The HMC-1.2 human mast cell (huMC) line is often employed in the study of attributes of neoplastic huMCs as found in patients with mastocytosis and their sensitivity to interventional drugs and . HMC-1.2 cells express constitutively active KIT, an essential growth factor receptor for huMC survival and function, due to the presence of two oncogenic mutations (D816V and V560G). However, systemic mastocytosis is commonly associated with a single D816V-KIT mutation. The functional consequences of the coexisting KIT mutations in HMC-1.2 cells are unknown. We used CRISPR/Cas9-engineering to reverse the V560G mutation in HMC-1.2 cells, resulting in a subline (HMC-1.3) with a single mono-allelic D816V-KIT variant. Transcriptome analyses predicted reduced activity in pathways involved in survival, cell-to-cell adhesion, and neoplasia in HMC-1.3 compared to HMC-1.2 cells, with differences in expression of molecular components and cell surface markers. Consistently, subcutaneous inoculation of HMC-1.3 into mice produced significantly smaller tumors than HMC-1.2 cells, and in colony assays, HMC-1.3 formed less numerous and smaller colonies than HMC-1.2 cells. However, in liquid culture conditions, the growth of HMC-1.2 and HMC-1.3 cells was comparable.
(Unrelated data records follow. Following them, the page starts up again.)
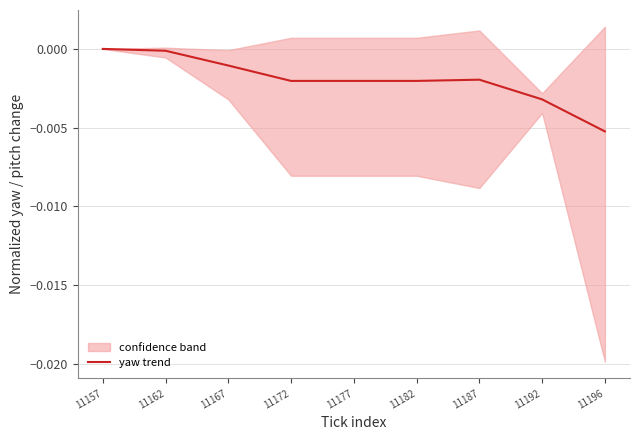

At which label does yaw trend reach its minimum?

11196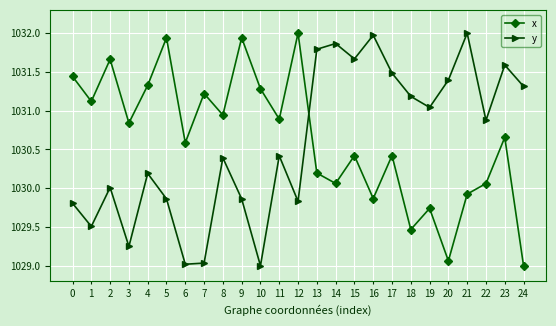

What is the value of the y point at the 25th from the left?

1031.3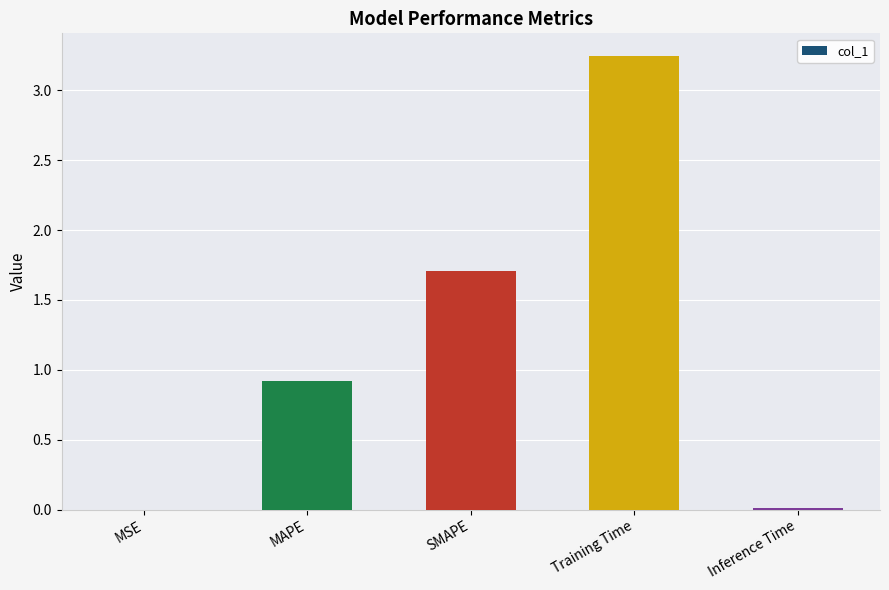

Count the number of data series in this chart.

1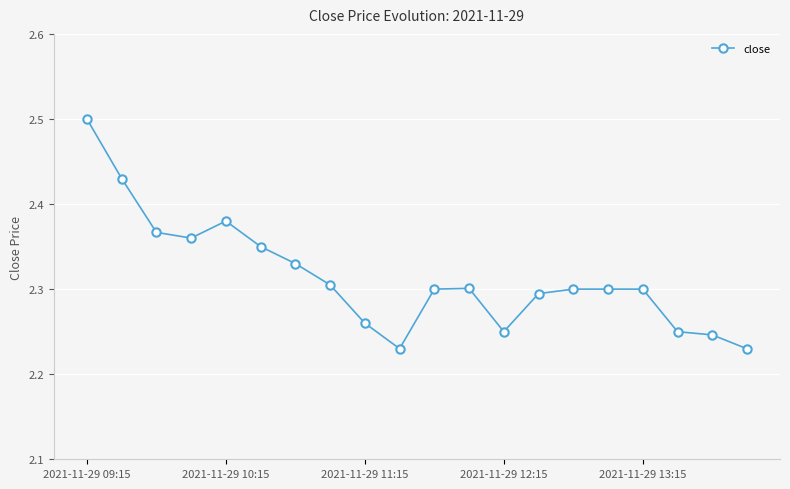

What is the difference between the maximum and second lowest values?

0.3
Phosphorylation levels of ERK1/2, AKT and STAT5, representing pathways associated with constitutive oncogenic KIT signaling, were also similar between HMC-1.2 and HMC-1.3 cells. Despite these similarities in liquid culture, survival of HMC-1.3 cells was diminished in response to various pharmacological inhibitors, including tyrosine kinase inhibitors used clinically for treatment of advanced systemic mastocytosis, and JAK2 and BCL2 inhibitors, making HMC-1.3 more susceptible to these drugs than HMC-1.2 cells. Our study thus reveals that the additional V560G-KIT oncogenic variant in HMC-1.2 cells modifies transcriptional programs induced by D816V-KIT, confers a survival advantage, alters sensitivity to interventional drugs, and increases the tumorigenicity, suggesting that engineered huMCs with a single D816V-KIT variant may represent an improved preclinical model for mastocytosis.
HMC-1.2 人肥大细胞(huMC)系常用于研究肥大细胞肿瘤患者中发现的肿瘤性 huMC 的特性及其对干预性药物的敏感性。由于存在两种致癌突变(D816V 和 V560G),HMC-1.2 细胞持续表达构成性激活的 KIT,这是 huMC 存活和功能的必需生长因子受体。然而,系统性肥大细胞增多症通常与单个 D816V-KIT 突变相关。HMC-1.2 细胞中共同存在的 KIT 突变的功能后果尚不清楚。我们使用 CRISPR/Cas9 工程技术逆转 HMC-1.2 细胞中的 V560G 突变,产生了一个亚系(HMC-1.3),其中存在单个单等位基因 D816V-KIT 变体。转录组分析预测,与 HMC-1.2 细胞相比,HMC-1.3 中涉及存活、细胞间粘附和肿瘤发生的途径活性降低,分子成分和细胞表面标志物的表达存在差异。一致地,HMC-1.3 细胞的皮下接种在小鼠中产生的肿瘤明显小于 HMC-1.2 细胞,并且在集落测定中,HMC-1.3 细胞形成的集落数量较少且较小。然而,在液体培养条件下,HMC-1.2 和 HMC-1.3 细胞的生长相似。ERK1/2、AKT 和 STAT5 的磷酸化水平,代表与组成性致癌 KIT 信号相关的途径,在 HMC-1.2 和 HMC-1.3 细胞之间也相似。尽管在液体培养中有这些相似之处,但 HMC-1.3 细胞对各种药理抑制剂的存活能力降低,包括临床上用于治疗晚期系统性肥大细胞增多症的酪氨酸激酶抑制剂以及 JAK2 和 BCL2 抑制剂,使 HMC-1.3 细胞对这些药物比 HMC-1.2 细胞更敏感。因此,我们的研究表明,HMC-1.2 细胞中额外的 V560G-KIT 致癌变体改变了由 D816V-KIT 诱导的转录程序,赋予了生存优势,改变了对干预性药物的敏感性,并增加了致瘤性,表明具有单个 D816V-KIT 变体的工程化 huMC 可能代表一种改进的肥大细胞增多症的临床前模型。